* [What the exercise asks]: Everything below from the line with "focal_35mm: 13" through the line with "f_number: 4.5" should be copied exactly, and nothing else; leave out the pictures.

* [Data in this exercise]:

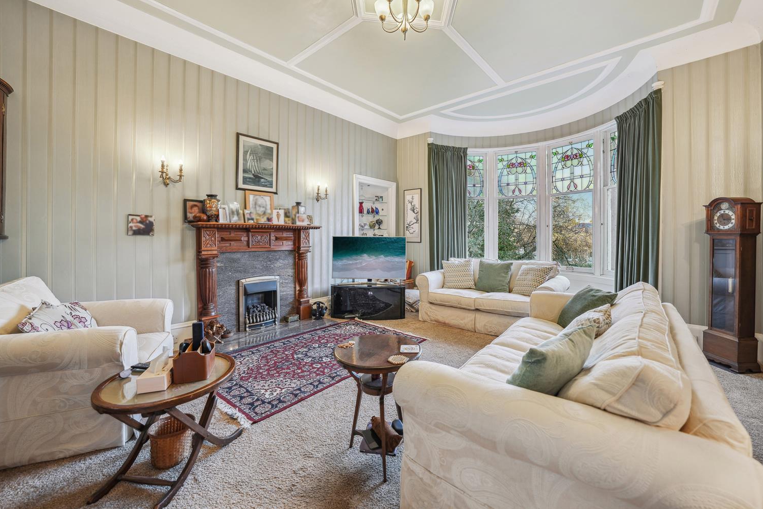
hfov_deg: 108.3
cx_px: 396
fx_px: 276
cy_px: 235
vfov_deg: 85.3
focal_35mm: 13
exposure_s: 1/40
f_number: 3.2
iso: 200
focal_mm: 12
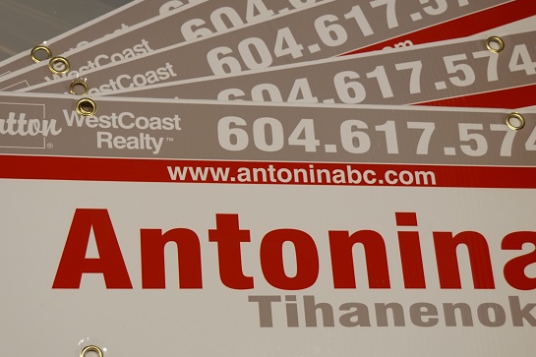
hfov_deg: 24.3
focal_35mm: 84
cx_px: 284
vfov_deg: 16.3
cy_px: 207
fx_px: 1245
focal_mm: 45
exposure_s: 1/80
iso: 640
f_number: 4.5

---

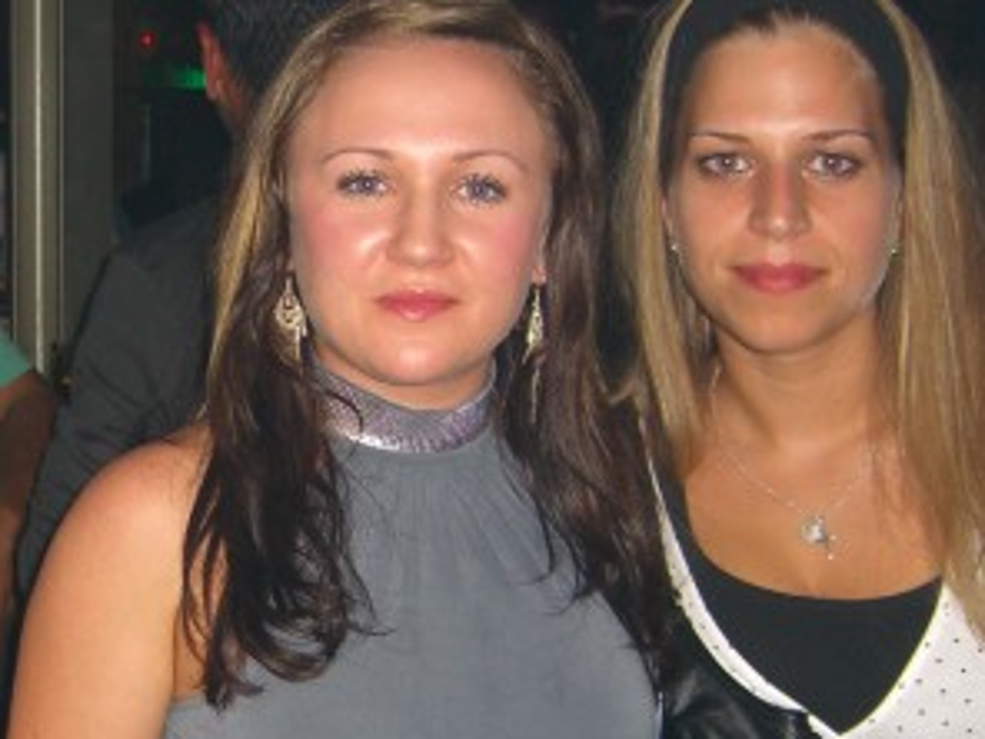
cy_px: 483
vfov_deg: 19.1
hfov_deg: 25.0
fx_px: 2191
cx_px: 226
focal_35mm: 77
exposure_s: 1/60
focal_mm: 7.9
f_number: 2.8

* [Task response]:
focal_35mm: 13
exposure_s: 1/40
f_number: 3.2
iso: 200
focal_mm: 12
hfov_deg: 24.3
focal_35mm: 84
cx_px: 284
vfov_deg: 16.3
cy_px: 207
fx_px: 1245
focal_mm: 45
exposure_s: 1/80
iso: 640
f_number: 4.5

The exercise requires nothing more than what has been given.